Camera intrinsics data
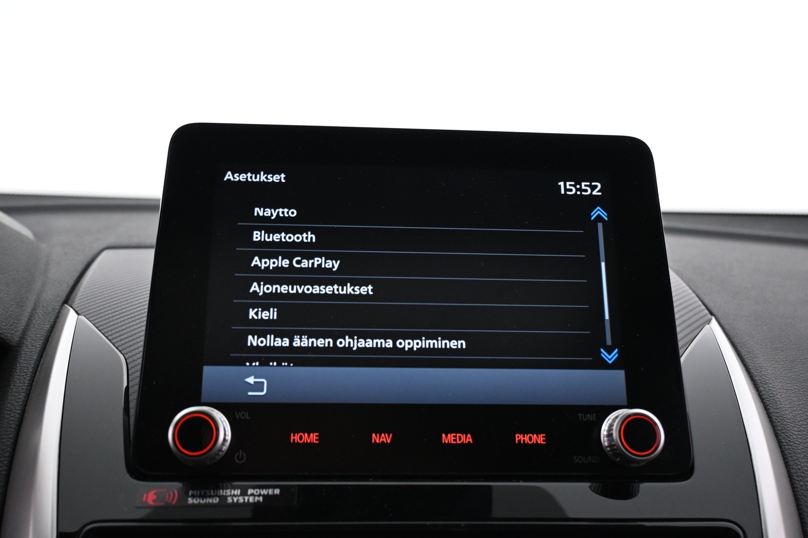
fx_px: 808
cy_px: 269
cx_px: 404
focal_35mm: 36
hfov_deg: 53.1
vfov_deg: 36.9
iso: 1600
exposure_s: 1/25
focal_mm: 24
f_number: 4.2
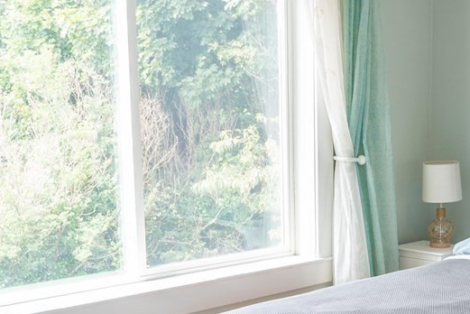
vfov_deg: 24.4
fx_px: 718
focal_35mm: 55
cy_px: 235
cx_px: 410
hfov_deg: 34.5
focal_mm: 14
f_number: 5.6
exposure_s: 1/15
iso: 100
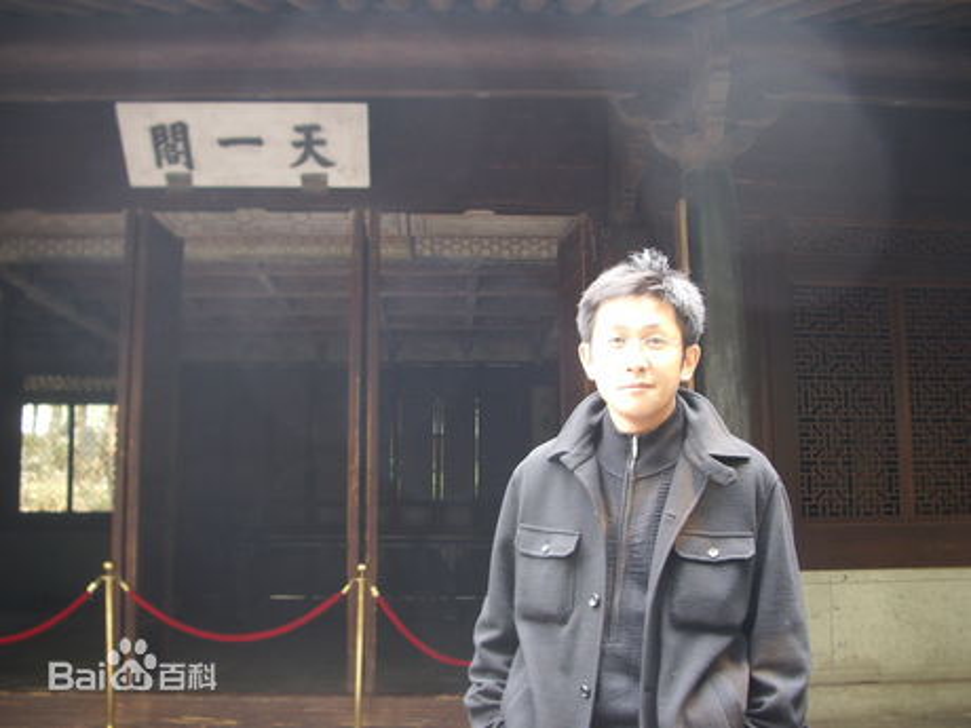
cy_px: 364
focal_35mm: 35
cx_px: 486
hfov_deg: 52.6
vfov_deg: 40.7
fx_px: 982
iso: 100
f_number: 2.6
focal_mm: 5.8
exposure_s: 1/13
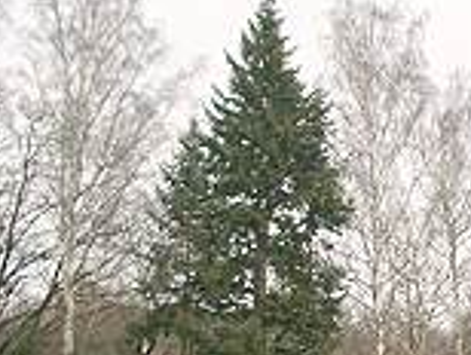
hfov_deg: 13.8
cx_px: 651
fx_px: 1853
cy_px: 508
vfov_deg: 10.6
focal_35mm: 136
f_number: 2.6
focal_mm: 5.8
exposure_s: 1/320
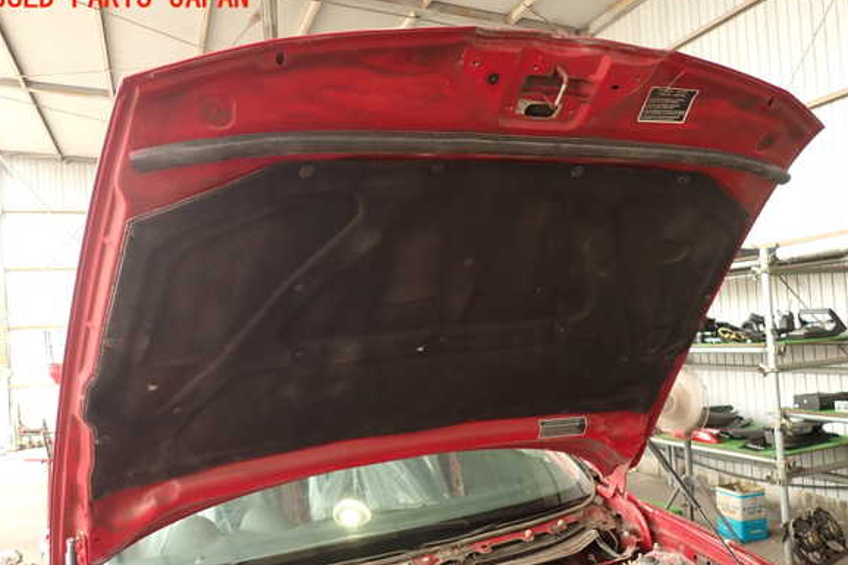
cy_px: 310
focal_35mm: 27
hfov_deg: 67.4
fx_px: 636
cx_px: 423
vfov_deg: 47.8
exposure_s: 1/60
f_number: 2
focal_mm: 4.5
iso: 160
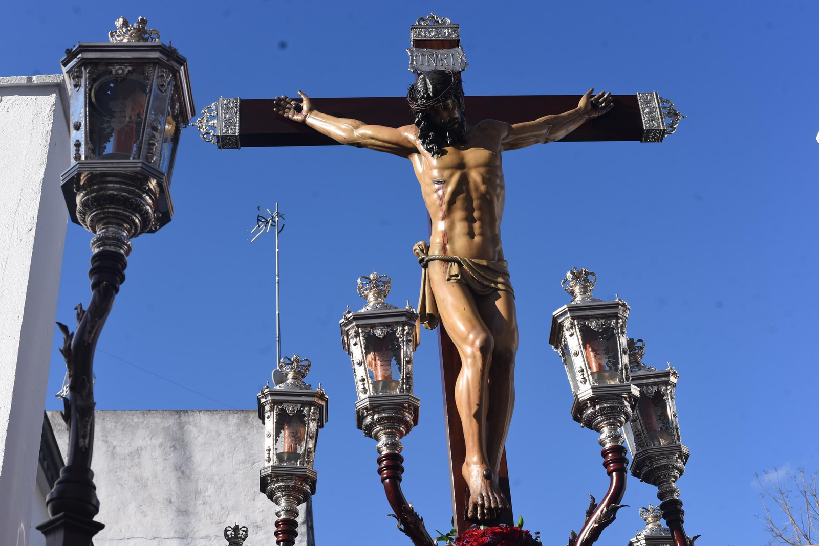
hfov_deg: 39.6
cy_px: 273
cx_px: 410
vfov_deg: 27.0
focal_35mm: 50
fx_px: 1138
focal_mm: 50
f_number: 8
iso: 100
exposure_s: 1/250
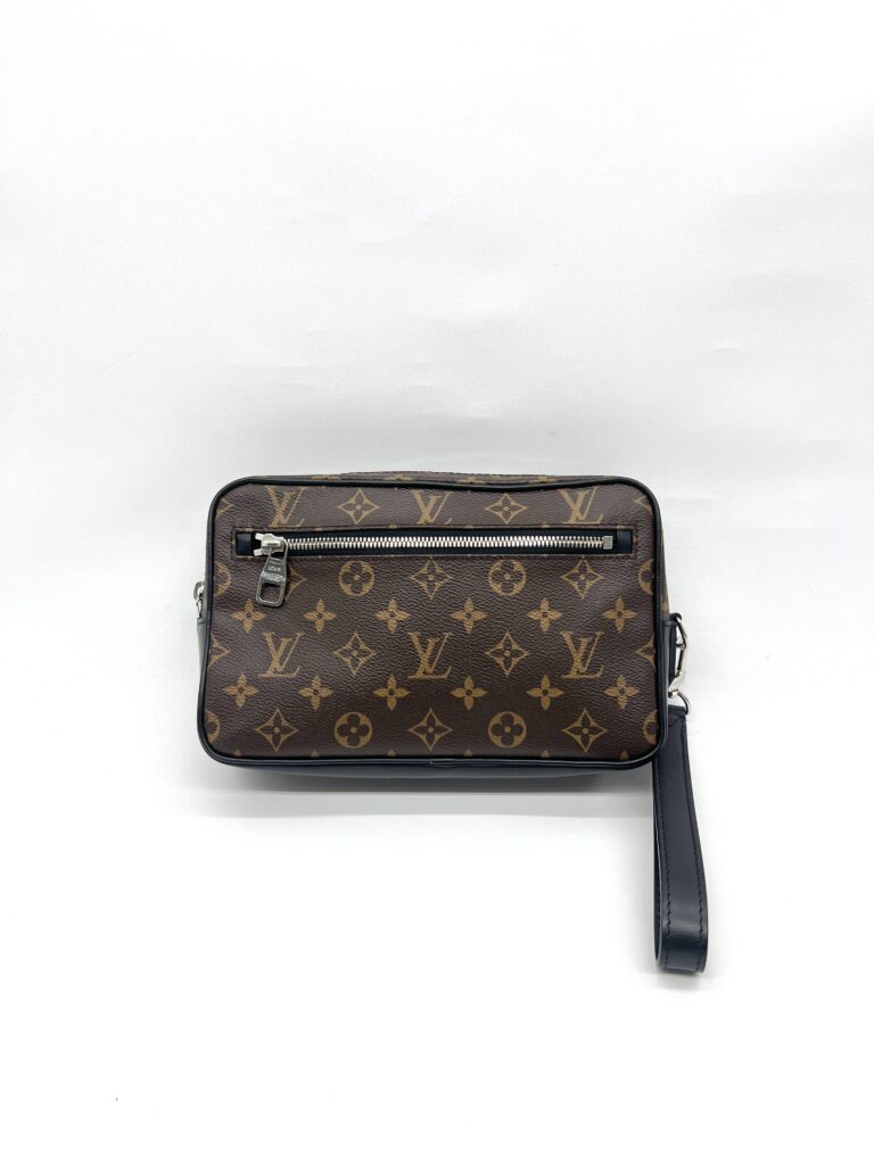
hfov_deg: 53.1
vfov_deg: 67.3
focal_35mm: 26
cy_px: 582
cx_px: 437
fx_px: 875
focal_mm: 5.7
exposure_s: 1/177
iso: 40
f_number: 1.5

## Exercise details
The required answer is every line from the one containing "hfov_deg: 13.8" through the last line of the entries, restated word for word and with no pictures.

## Response box
hfov_deg: 13.8
cx_px: 651
fx_px: 1853
cy_px: 508
vfov_deg: 10.6
focal_35mm: 136
f_number: 2.6
focal_mm: 5.8
exposure_s: 1/320
cy_px: 310
focal_35mm: 27
hfov_deg: 67.4
fx_px: 636
cx_px: 423
vfov_deg: 47.8
exposure_s: 1/60
f_number: 2
focal_mm: 4.5
iso: 160
hfov_deg: 39.6
cy_px: 273
cx_px: 410
vfov_deg: 27.0
focal_35mm: 50
fx_px: 1138
focal_mm: 50
f_number: 8
iso: 100
exposure_s: 1/250
hfov_deg: 53.1
vfov_deg: 67.3
focal_35mm: 26
cy_px: 582
cx_px: 437
fx_px: 875
focal_mm: 5.7
exposure_s: 1/177
iso: 40
f_number: 1.5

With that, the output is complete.